### EXCERPT PROVIDED
- - - -

Therefore we decided to implement a formal OpenURL resolver for AIRway. We adopted a method that performed the analysis, the retrieval and the judgment of the retrieval result of the OpenURL request in one Servlet program, using the framework of DSpace, and then forwarded the result to the JSP file and converted it into the specified XML form.

3.2.1 Analysis of OpenURL Request

The AIRway implementation corresponds to the both versions 0.1 and 1.0 of OpenURL. First, it automatically determines the OpenURL version, then, the request is forwarded to a corresponding analytical program that extracts search items. The OpenURL 1.0 library developed by Jeff Young at OCLC was used for the analysis of OpenURL 1.0 requests. It thus handles requests using By-Value, By-Reference, and Inline metadata ContextObjects. We have developed our own analytical program of the OpenURL 0.1 request.

3.2.2. Search of HUSCAP Database

We conduct a Search Query in the DSpace style using the search item obtained by analysis of the request and executing the search. The search is executed step by step until a single result is obtained, as follows:

If a DOI is present, search with the DOI.
If a PMID is present, search with the PMID.
If the three items, Source ISSN, Volume and Starting Page, are available, search with an AND Operation. If the search result is plural, add the first author to the AND Operation and re-execute the search. If the result is still plural, add the source issue number.

- - - -

Based on the AIRway resolver excerpt, do these statements agree with it? Answer yes or no for each, quoting the deciding words. (a) The AIRway implementation supports only OpenURL version 1.0. (b) The analytical program for OpenURL 0.1 requests is the library from OCLC. (c) When a search by Source ISSN, Volume and Starting Page returns more than one result, the first author is added and the search is run again. Rely only on the AIRway resolver excerpt above for your answers.

### INFORMATION SHOWN

- - - -

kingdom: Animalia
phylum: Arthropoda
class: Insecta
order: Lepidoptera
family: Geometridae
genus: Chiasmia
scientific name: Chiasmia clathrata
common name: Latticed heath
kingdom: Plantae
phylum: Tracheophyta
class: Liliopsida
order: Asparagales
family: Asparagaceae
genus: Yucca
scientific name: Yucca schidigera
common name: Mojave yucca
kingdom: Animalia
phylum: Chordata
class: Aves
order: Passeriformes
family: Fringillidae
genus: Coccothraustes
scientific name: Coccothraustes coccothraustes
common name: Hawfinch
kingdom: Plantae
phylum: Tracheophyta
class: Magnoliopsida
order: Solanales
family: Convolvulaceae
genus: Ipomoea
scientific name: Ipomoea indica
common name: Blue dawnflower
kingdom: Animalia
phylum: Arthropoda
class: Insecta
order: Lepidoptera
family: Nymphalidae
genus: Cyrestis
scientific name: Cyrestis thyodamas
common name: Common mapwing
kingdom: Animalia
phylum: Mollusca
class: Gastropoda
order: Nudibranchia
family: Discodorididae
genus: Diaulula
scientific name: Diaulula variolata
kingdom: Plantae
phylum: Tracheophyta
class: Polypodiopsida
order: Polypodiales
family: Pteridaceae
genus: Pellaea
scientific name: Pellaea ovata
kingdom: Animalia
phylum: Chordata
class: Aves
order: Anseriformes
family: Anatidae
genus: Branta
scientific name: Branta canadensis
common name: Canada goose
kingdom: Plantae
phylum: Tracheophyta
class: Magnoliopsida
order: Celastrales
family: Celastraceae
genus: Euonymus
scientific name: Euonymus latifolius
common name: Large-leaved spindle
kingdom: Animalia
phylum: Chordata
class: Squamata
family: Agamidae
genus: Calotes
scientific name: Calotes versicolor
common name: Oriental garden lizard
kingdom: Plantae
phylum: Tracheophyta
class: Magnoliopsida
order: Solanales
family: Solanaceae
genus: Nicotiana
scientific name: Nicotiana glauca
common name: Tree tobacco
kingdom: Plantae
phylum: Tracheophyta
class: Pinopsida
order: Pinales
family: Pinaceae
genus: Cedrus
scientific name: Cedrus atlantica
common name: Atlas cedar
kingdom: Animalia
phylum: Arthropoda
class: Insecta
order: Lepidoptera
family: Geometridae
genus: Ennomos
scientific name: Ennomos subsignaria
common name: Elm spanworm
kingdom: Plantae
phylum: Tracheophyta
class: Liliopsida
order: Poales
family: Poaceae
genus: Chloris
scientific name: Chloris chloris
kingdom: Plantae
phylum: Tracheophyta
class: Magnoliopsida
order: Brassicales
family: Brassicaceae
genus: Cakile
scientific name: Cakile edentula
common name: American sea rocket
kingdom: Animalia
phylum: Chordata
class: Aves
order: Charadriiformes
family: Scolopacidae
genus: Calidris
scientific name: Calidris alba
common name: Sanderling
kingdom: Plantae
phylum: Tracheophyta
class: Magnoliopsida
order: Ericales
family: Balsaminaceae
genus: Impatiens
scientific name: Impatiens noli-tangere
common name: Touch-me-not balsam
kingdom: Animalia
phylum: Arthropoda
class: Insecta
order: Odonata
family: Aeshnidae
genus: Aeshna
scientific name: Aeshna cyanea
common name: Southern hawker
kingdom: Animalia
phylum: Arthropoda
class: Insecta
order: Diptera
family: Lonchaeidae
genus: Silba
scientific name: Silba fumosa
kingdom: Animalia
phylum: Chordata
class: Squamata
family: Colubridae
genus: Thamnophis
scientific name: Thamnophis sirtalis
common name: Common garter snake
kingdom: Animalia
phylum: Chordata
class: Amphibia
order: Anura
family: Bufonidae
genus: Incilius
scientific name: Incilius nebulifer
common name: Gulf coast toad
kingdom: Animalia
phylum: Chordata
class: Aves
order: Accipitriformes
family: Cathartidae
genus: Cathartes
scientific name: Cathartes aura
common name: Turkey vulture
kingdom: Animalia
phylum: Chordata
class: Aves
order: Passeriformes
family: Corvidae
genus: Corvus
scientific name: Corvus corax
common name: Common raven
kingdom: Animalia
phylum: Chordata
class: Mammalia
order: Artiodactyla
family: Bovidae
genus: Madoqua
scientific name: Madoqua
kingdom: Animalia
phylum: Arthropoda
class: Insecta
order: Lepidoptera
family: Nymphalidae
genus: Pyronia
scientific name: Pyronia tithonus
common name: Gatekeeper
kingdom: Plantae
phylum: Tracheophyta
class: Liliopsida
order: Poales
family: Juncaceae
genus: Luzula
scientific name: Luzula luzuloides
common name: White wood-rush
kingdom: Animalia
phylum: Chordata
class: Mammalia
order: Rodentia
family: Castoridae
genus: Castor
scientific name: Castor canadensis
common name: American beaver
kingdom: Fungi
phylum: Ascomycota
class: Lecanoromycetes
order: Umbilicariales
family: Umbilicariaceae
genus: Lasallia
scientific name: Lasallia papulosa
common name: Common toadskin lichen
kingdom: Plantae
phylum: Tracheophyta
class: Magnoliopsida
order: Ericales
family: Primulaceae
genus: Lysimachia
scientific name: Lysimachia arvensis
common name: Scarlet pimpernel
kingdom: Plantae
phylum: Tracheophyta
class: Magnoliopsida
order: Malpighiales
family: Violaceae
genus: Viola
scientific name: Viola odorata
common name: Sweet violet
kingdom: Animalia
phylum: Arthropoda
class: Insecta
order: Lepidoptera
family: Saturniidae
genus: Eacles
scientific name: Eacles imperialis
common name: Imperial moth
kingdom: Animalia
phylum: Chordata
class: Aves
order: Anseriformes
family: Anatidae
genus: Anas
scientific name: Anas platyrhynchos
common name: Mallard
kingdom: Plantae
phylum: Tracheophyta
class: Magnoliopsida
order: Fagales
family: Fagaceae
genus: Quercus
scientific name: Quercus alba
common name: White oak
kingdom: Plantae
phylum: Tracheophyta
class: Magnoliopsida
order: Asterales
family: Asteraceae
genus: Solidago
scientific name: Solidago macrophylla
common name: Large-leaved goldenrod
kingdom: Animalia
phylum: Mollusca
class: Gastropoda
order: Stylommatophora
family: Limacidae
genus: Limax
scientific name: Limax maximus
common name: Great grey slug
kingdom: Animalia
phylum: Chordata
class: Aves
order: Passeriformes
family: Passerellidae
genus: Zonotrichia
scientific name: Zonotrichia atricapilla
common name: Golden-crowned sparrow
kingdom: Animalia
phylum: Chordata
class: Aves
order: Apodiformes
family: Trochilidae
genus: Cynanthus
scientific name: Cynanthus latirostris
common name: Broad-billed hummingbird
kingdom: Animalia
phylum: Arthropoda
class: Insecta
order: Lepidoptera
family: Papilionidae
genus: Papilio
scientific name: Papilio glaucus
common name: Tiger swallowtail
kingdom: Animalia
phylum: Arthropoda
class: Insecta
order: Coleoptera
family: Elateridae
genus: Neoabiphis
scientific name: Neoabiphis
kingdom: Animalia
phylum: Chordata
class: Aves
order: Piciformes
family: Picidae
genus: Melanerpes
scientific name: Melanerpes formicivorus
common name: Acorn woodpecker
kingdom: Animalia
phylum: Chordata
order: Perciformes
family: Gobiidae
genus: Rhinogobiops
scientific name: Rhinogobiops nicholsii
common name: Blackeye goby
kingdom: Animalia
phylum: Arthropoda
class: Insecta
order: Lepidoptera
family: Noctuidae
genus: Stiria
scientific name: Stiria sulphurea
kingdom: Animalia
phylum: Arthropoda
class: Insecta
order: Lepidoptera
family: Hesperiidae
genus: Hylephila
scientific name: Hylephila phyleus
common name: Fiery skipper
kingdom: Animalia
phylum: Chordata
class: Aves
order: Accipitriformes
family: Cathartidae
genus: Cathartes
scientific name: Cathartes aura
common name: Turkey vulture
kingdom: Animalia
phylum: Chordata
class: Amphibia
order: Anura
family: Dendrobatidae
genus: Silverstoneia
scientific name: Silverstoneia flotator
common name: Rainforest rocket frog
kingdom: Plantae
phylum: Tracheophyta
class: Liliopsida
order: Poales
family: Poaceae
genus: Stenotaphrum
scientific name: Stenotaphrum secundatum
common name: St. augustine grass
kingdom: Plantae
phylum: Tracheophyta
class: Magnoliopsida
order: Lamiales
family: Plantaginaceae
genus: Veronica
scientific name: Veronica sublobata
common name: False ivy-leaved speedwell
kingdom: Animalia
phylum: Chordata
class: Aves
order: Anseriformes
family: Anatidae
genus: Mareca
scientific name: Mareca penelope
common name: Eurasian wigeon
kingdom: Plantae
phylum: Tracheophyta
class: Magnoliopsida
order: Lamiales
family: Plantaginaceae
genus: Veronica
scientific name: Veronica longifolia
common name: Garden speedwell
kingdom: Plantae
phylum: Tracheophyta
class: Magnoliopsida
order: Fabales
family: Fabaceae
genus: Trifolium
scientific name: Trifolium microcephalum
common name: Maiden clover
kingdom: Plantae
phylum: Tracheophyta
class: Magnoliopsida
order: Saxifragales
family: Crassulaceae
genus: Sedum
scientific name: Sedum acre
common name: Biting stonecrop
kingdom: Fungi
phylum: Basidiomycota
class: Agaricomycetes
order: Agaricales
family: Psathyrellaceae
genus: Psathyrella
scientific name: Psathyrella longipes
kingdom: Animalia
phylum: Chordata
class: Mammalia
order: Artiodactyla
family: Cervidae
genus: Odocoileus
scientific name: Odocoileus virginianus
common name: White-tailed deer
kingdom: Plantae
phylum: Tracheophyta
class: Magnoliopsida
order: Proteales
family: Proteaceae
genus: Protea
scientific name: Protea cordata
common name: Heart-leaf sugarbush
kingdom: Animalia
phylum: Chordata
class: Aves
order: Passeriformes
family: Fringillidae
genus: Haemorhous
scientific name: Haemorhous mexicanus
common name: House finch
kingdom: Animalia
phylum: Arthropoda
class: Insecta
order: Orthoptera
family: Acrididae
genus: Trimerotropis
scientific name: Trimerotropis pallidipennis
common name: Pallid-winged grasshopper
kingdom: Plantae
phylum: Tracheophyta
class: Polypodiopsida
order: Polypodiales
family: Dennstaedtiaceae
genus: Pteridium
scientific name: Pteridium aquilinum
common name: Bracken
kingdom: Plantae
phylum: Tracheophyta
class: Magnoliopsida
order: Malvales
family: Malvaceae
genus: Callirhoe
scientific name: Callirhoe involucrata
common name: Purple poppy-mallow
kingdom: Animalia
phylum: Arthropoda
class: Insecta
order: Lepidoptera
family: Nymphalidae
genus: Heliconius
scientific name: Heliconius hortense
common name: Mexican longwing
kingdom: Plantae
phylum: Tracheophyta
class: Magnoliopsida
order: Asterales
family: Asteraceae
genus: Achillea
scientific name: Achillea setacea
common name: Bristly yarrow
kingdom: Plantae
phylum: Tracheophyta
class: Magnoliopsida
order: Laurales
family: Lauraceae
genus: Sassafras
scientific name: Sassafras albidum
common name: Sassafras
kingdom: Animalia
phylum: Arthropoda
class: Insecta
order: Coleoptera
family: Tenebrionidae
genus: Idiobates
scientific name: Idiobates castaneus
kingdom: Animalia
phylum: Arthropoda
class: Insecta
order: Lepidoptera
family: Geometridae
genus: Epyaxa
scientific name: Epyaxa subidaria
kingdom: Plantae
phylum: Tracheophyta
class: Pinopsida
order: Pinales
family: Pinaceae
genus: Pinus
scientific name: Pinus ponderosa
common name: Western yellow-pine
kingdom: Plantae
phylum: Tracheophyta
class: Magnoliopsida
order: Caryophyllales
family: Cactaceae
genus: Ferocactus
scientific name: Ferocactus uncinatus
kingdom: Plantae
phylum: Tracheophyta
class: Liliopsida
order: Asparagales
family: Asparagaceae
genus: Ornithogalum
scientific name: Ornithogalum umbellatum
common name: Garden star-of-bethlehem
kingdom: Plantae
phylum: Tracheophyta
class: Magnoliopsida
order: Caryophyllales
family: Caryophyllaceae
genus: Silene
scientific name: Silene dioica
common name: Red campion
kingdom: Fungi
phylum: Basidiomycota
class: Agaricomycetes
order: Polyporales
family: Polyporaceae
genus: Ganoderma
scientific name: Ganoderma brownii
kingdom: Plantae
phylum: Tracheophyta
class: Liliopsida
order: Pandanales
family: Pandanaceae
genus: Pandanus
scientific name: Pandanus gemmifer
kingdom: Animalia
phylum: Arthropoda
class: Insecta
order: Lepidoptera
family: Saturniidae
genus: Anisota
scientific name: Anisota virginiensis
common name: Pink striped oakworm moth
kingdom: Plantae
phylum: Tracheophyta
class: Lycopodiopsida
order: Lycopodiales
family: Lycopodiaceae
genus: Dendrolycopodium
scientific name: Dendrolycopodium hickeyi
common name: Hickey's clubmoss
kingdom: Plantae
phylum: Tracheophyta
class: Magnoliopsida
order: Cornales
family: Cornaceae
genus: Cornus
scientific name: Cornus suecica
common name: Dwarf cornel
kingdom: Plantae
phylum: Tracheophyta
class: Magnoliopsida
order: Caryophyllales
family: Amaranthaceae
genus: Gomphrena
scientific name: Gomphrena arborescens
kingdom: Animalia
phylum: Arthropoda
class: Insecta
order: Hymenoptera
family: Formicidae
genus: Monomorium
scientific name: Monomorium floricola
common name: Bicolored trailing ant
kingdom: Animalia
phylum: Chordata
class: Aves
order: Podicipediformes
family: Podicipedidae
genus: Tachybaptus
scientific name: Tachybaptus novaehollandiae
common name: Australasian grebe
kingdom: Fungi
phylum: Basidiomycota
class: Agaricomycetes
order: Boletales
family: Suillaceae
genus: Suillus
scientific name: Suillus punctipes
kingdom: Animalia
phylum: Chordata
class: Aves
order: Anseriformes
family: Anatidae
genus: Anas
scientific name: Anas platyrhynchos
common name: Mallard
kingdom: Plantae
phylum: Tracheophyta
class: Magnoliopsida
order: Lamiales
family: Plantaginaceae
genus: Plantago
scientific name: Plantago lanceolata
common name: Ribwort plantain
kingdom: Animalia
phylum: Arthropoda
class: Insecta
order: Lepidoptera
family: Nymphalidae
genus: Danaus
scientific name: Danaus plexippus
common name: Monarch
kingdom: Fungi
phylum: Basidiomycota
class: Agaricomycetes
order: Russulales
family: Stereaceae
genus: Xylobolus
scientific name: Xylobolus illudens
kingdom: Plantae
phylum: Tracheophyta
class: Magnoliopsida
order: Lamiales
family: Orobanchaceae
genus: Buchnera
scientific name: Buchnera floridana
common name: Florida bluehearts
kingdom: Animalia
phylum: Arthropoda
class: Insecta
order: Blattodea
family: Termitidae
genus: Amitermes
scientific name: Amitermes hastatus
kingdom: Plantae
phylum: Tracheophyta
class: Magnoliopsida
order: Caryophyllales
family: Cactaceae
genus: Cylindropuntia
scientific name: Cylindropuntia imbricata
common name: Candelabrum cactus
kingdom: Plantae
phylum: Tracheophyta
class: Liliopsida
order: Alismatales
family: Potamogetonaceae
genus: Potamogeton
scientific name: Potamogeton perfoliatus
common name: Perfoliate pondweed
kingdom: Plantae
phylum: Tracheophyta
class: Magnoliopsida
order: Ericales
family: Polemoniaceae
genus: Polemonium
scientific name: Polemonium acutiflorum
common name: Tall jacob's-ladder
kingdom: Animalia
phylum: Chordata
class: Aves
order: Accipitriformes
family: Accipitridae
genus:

- - - -

### CORRECT RESULT
(a) No: "The AIRway implementation corresponds to the both versions 0.1 and 1.0 of OpenURL."
(b) No: "We have developed our own analytical program of the OpenURL 0.1 request."
(c) Yes: "If the search result is plural, add the first author to the AND Operation and re-execute the search."